==== Excerpt provided
Compute a data table of segment start/end/mean values for all models given by segments.

Usage

## S3 method for class 'binsegRcpp'
coef(object, 
    segments = 1:min(nrow(object$splits), 
        10), ...)

Arguments

object

data.table from binseg.

segments

integer vector, model sizes in number of segments.

...

ignored.

Value

data.table with one row for each segment.

Author(s)

Toby Dylan Hocking


cum median

Description

Efficient log-linear cumulative median.

Usage

cum_median(data.vec, 
    weight.vec = rep(1, 
        length(data.vec)))

Arguments

data.vec

Numeric vector of data.

weight.vec

Numeric vector of weights.

Author(s)

Toby Dylan Hocking


cum median interface

Description

Efficient log-linear cumulative median.

Usage

cum_median_interface(data_vec, 
    weight_vec)

Arguments

data_vec

data_vec

weight_vec

weight_vec

Author(s)
========
==== Listed entries
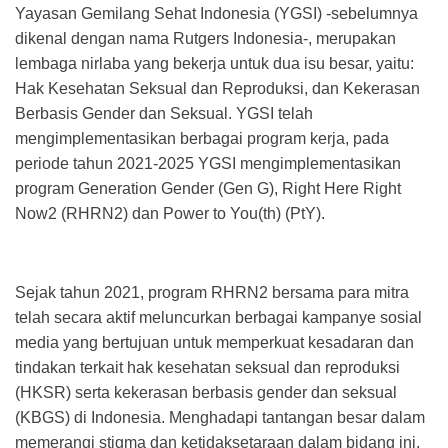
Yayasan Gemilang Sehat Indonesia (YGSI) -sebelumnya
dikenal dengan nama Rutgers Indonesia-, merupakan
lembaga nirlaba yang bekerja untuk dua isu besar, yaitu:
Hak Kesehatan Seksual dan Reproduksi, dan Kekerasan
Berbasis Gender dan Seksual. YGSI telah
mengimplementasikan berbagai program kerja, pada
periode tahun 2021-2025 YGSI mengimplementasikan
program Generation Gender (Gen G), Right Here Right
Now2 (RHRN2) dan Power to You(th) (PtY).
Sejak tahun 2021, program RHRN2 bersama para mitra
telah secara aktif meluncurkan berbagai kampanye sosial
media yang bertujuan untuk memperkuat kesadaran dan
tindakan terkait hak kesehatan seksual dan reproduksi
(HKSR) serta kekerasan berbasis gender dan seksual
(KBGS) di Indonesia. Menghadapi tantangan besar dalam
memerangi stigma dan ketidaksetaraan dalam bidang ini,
========
Task directions. List every argument name that appears under an "Arguments" heading in the R documentation excerpt. These rows have nothing to do with the R documentation excerpt.

Worked solution. object, segments, ..., data.vec, weight.vec, data_vec, weight_vec